Without disclosing my age, I will say I remember the 9/11 Twin Towers attacks. Not quite vividly, but it’s one of those stained synapses that even at that point in my youth, I could feel was significant. I walked into our kitchen, and saw my mother hunched up on one of our pleather upholstered bar stools we kept at our kitchen counter eating area. She was shaking, tears fighting their way out of her eyes at the convex screen’s illuminating image of the impending destruction. The second tower hadn’t been hit yet. But it was looming in everyone’s mind what was to come.

I don’t know about you all, but last night around nine o’clock my time, I felt myself go pale. I don’t usually like to get too personally political in conversation even with those who know me better than most. I don’t quite know what to make of the last few months, but last night scared me in a way I can’t quite synthesize into verbal communication. For the first time in my adult consciousness, I thought we just might be headed for war. As someone who’s been to Russia, pardon my language, we could be absolutely fucked. They don’t mess around.

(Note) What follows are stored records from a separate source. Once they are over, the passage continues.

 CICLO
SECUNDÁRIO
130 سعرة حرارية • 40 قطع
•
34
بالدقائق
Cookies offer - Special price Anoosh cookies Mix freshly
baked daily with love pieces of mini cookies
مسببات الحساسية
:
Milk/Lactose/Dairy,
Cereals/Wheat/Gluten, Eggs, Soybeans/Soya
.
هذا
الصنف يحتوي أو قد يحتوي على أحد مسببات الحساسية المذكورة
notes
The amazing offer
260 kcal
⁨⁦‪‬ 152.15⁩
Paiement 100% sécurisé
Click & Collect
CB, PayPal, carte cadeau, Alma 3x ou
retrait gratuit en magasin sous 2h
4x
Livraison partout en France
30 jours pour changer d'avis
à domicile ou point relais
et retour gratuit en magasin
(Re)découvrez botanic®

By that same token, I felt conflicted. If the Syrian government did in fact use chemical weapons against its own people, and children no less, we cannot let these atrocities continue. But it’s that feeling of dread. The world as I know it, my own protected little bubble compared to how many other groups feel on a daily basis, may be transformed. As connected as we may think we are sometimes, with our technology and social media being a heavily engrained concept in the Millennial generation, we can be so out of touch by what a day-to-day looks like in somewhere other than where we are.

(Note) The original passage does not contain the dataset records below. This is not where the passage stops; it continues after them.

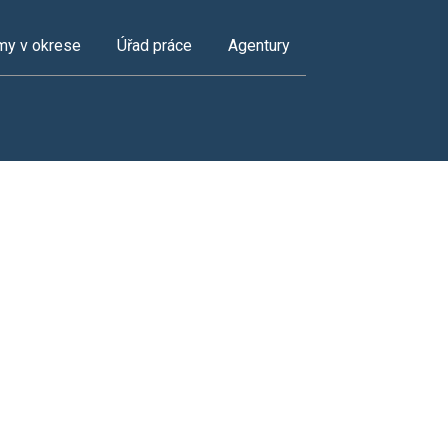
my v okrese
Úřad práce
Agentury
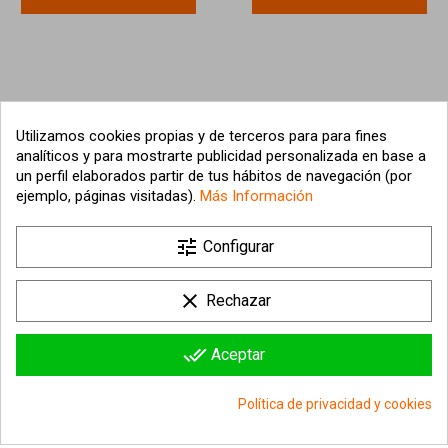
Utilizamos cookies propias y de terceros para para fines
analíticos y para mostrarte publicidad personalizada en base a
un perfil elaborados partir de tus hábitos de navegación (por
ejemplo, páginas visitadas).
Más Información

tune
Nuestra empresa
Configurar

Su cuenta
clear
Rechazar

Información sobre la tienda
done_all
Aceptar
© 2026 - hipergol.com - Todos los derechos reservados
Política de privacidad y cookies
group_work
Consentimiento de cookies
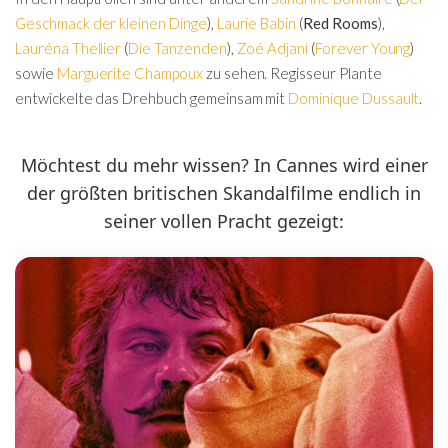
Geschmack der kleinen Dinge
),
Laurie Babin
(
Red Rooms
),
Lauréna Thellier
(
Die Tanzenden
),
Zoé Adjani
(
Forever Young
)
sowie
Marguerite Champoux
zu sehen. Regisseur Plante
entwickelte das Drehbuch gemeinsam mit
Dominique Dussault
.
Möchtest du mehr wissen? In Cannes wird einer
der größten britischen Skandalfilme endlich in
seiner vollen Pracht gezeigt:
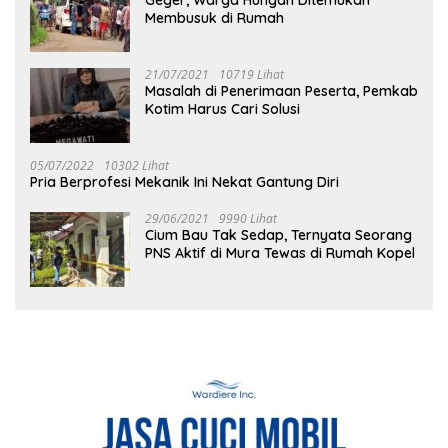
Geger, Warga Hungan Ditemukan
Membusuk di Rumah
21/07/2021
10719 Lihat
Masalah di Penerimaan Peserta, Pemkab
Kotim Harus Cari Solusi
05/07/2022
10302 Lihat
Pria Berprofesi Mekanik Ini Nekat Gantung Diri
29/06/2021
9990 Lihat
Cium Bau Tak Sedap, Ternyata Seorang
PNS Aktif di Mura Tewas di Rumah Kopel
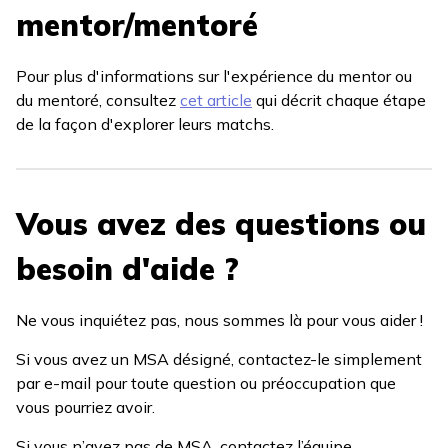
mentor/mentoré
Pour plus d'informations sur l'expérience du mentor ou
du mentoré, consultez
cet article
qui décrit chaque étape
de la façon d'explorer leurs matchs.
Vous avez des questions ou
besoin d'aide ?
Ne vous inquiétez pas, nous sommes là pour vous aider !
Si vous avez un MSA désigné, contactez-le simplement
par e-mail pour toute question ou préoccupation que
vous pourriez avoir.
Si vous n’avez pas de MSA, contactez l’équipe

I read books about World War II growing up. It was a time period that fascinated me, partially stemming from my father’s interest in that era as well. But I studied how each and every aspect of the average American’s life was shaped by the conflict at home and overseas. That all sounds purely intriguing because it was over seventy years ago. But to have that sort of moulding from the dynamics of the world become a player in my life? It’s a lot to think about.

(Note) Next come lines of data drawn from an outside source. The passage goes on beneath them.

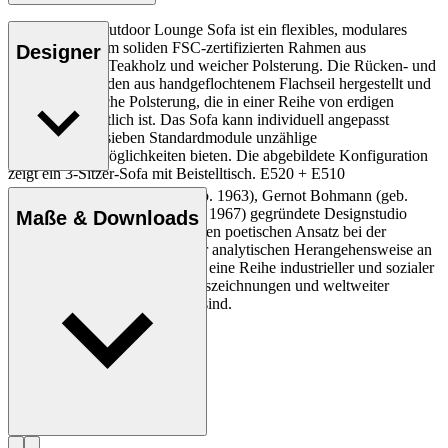
Das Embrace Outdoor Lounge Sofa ist ein flexibles, modulares
Design mit einem soliden FSC-zertifizierten Rahmen aus
Designer
unbehandeltem Teakholz und weicher Polsterung. Die Rücken- und
Armlehnen werden aus handgeflochtenem Flachseil hergestellt und
haben eine weiche Polsterung, die in einer Reihe von erdigen
Farbtönen erhältlich ist. Das Sofa kann individuell angepasst
werden, da die sieben Standardmodule unzählige
Kombinationsmöglichkeiten bieten. Die abgebildete Konfiguration
zeigt ein 3-Sitzer-Sofa mit Beistelltisch. E520 + E510
Das von Martin Bergmann (geb. 1963), Gernot Bohmann (geb.
Entdecke mehr
1968) und Harald Gründl (geb. 1967) gegründete Designstudio
Maße & Downloads
EOOS ist insbesondere für seinen poetischen Ansatz bei der
Formgebung bekannt. Mit einer analytischen Herangehensweise an
den Designprozess hat das Trio eine Reihe industrieller und sozialer
Designs geschaffen, die mit Auszeichnungen und weltweiter
Anerkennung belohnt worden sind.
Profil EOOS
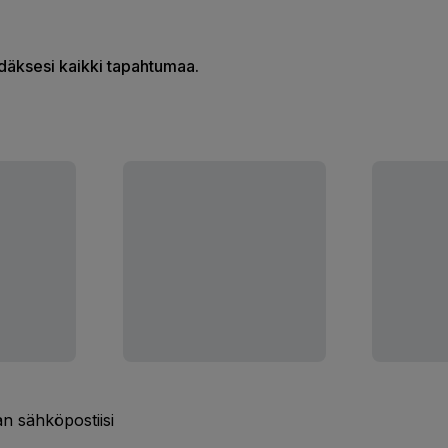
hdäksesi kaikki tapahtumaa.
n sähköpostiisi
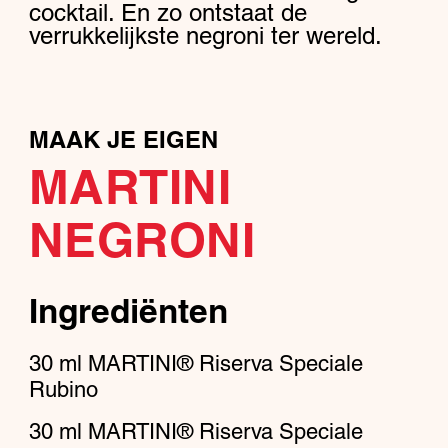
cocktail. En zo ontstaat de
verrukkelijkste negroni ter wereld.
MAAK JE EIGEN
MARTINI
NEGRONI
Ingrediënten
30
ml
MARTINI® Riserva Speciale
Rubino
30
ml
MARTINI® Riserva Speciale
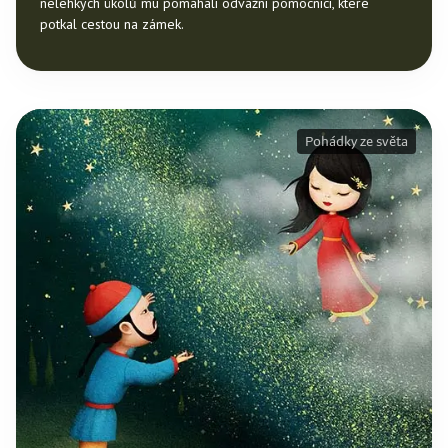
nelehkých úkolů mu pomáhali odvážní pomocníci, které
potkal cestou na zámek.
Pohádky ze světa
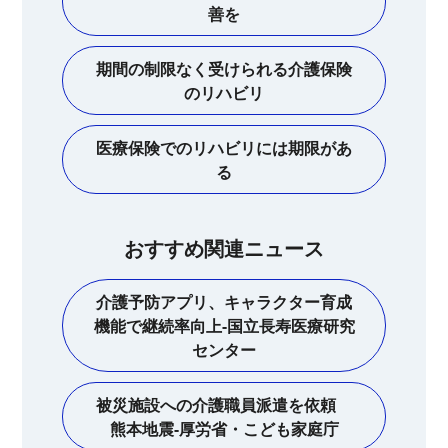
善を
期間の制限なく受けられる介護保険
のリハビリ
医療保険でのリハビリには期限があ
る
おすすめ関連ニュース
介護予防アプリ、キャラクター育成
機能で継続率向上-国立長寿医療研究
センター
被災施設への介護職員派遣を依頼
熊本地震-厚労省・こども家庭庁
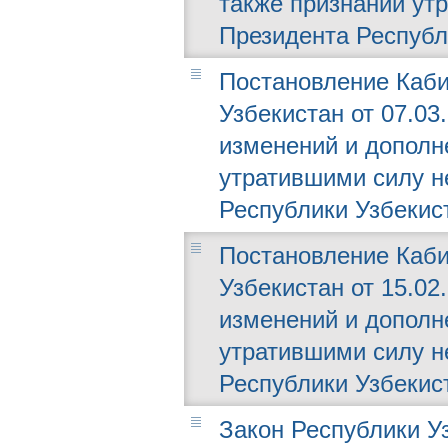
также признании ут
Президента Республ
Постановление Каби
Узбекистан от 07.03.
изменений и дополн
утратившими силу н
Республики Узбекис
Постановление Каби
Узбекистан от 15.02.
изменений и дополн
утратившими силу н
Республики Узбекис
Закон Республики Уз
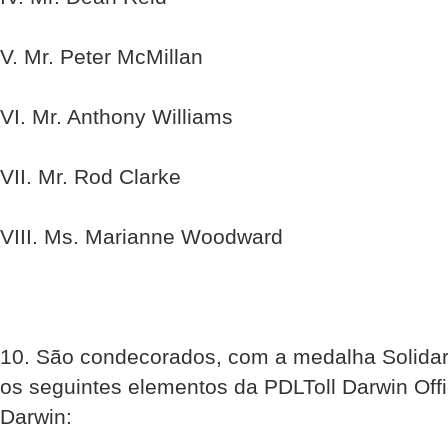
V. Mr. Peter McMillan
VI. Mr. Anthony Williams
VII. Mr. Rod Clarke
VIII. Ms. Marianne Woodward
10. São condecorados, com a medalha Solidar
os seguintes elementos da PDLToll Darwin Off
Darwin:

I never pretend like I have all the answers. And I always like to know what’s coming next. But sometimes it’s good to remind yourself how truly small you are in relation to the rest of the planet. My desire for comfort and consistency is not even remotely crucial if it would be sacrificed for defending the helpless and innocent. I also cannot even begin to understand the suffering they experience on a daily basis. I won’t pretend to. So I can cut the self-pity on how “hard” my life might become if the world is heading for conflict. I accept that when there is an imbalance among us, that certain things must be in flux in order to bring the overall people to a state of progress. Our entire world will never be at peace. That could be examined from a statistical, sociological, political, and philosophical standpoint, and you’d create at least one hundred different stimulating debates on the “how” and the “why.” In the end, change is part of being human. It is something we all must accept, whether it be for the worse or the better.

I don’t know what we’re headed for. It frightens me. My father always said “if you’re not angry, then you’re not paying attention.” So we need to be ready for whatever’s coming. Change is progress. All we can do is hope that we are prepared to handle it. Not that we even know what that really means until it happens.